Monty: His Part in My Victory
- Cover of the 1976 first hardcover edition
- Author: Spike Milligan Jack Hobbs editor
- Language: English
- Genre: Autobiography, Comic novel, Satire
- Publisher: Penguin Books
- Publication date: 1976
- Publication place: England
- Media type: Print (Hardback & Paperback)
- Pages: 128
- ISBN: 0-7181-1531-7 (hardback), 0140045031 (paperback)
- OCLC: 3069817
- Dewey Decimal: 940.54/81/41
- LC Class: D745.2 .M52
- Preceded by: "Rommel?" "Gunner Who?"
- Followed by: Mussolini: His Part in My Downfall

= Monty: His Part in My Victory =

Monty: His Part in My Victory, Spike Milligan's third volume of war memoirs. Co-written with Jack Hobbs, it runs to only about 90 pages of text and recounts a period in which the Nazis have been defeated in Africa and Milligan is not fighting. The book mostly describes Milligan's activities on leave and plays in a band and minor adventures and tribulations while on duty. Events span from May to September 1943: just after Operation Torch, the liberation of Africa in World War II, to Milligan's embarkation for Salerno, Italy.

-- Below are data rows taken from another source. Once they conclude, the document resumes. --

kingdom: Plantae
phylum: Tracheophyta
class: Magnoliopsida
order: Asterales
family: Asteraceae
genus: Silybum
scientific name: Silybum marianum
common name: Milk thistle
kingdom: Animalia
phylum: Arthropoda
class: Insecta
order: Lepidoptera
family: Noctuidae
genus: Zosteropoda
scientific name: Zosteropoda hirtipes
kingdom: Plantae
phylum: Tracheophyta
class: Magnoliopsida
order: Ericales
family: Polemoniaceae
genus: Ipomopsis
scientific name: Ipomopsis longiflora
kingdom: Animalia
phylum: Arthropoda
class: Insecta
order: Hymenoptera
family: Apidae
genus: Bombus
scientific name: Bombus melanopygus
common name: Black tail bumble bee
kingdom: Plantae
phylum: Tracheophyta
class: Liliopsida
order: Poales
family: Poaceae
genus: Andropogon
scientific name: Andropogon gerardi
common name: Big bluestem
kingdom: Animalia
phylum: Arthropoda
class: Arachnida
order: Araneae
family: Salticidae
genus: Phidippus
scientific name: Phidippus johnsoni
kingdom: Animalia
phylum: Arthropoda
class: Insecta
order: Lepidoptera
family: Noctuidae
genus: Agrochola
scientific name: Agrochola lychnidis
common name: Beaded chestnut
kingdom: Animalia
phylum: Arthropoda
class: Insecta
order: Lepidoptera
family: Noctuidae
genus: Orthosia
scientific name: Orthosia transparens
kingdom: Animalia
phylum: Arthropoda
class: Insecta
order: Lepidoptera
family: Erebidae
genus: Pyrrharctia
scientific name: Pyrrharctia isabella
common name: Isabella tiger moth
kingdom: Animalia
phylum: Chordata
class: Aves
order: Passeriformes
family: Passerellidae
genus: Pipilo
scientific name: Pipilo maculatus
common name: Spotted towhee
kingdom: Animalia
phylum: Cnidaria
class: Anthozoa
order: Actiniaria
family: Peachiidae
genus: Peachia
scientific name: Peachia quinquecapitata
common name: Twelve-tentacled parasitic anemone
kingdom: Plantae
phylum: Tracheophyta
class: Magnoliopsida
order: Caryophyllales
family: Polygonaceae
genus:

There is a mix of photos, sketches, letters and mischievous ersatz Nazi communiques that are similar to those in the earlier volumes in the series.

An audio version, recorded by Milligan, was released on 30 October 1997.

==Summary==
With the fall of Tunis in 1943, the Nazis surrender in Africa. Milligan has varied impressions:

Dead soldiers in grotesque ballet positions, Arab families emerging from hiding, baffled and frightened, and the children, always the children, more baffled and frightened than the rest.

An odd atmosphere pervades, where enemy soldiers are found chatting together on the streets; a group of Italian soldiers tries to surrender to Milligan and his friends: they tell the Italians that they are British Army prisoners (i.e., to go away). The regiment's Lieutenant asks two German officers drinking coffee in a cafe what they are doing: "Ve are vaiting to be took prisoners old poy."

There is time on leave, in celebration parades and in performing shows; the most traumatic experience is the transfer of Major Chater Jack, leaving the battery now without two of their favourite officers. Major "Jumbo" Jenkins, a humourless, unpleasant martinet is the replacement, with consequences for Milligan in the next volume.

They move to various locations, some flat and barren. During one war game exercise, Milligan asks if they can "kill" themselves so they can play cards. The Lieutenant suggests lunch, first. A referee rides up and marks them with chalk — they are casualties. Remounting his motorcycle, he breaks his leg; Milligan marks him with the chalk. In a camp where Milligan builds an elaborate tent, a friend bets Milligan and Edgington he can get them out in two minutes; he sets a Bren Carrier toward their tent, unpiloted. Milligan and Edgington move the tent, still inside. Writes Milligan, "We were all bloody mad."

While Milligan points out to the reader that shows cannot be described, one must be there, he describes at length a series of musical activities and successful shows, culminating in one directed by Kenneth Carter, later a British producer and director. (The playbill is reproduced.)

With the invasion of Sicily, the idyllic days are over. Milligan thinks about rewriting his will, since the last one was about getting killed in the Africa landings, not the Italian ones. He concludes the book on the ship :

"'I wonder why we're waiting?'...
'We're waiting for the tide,' says Kidgell.
'That's the best news I've had.'
'Why?'
'The Med's tideless.'"

Milligan does not know the gravity of the situation at Salerno, until reading General Alexander's biography, twenty years later. The fighting starts in the next volume, soon after they have landed.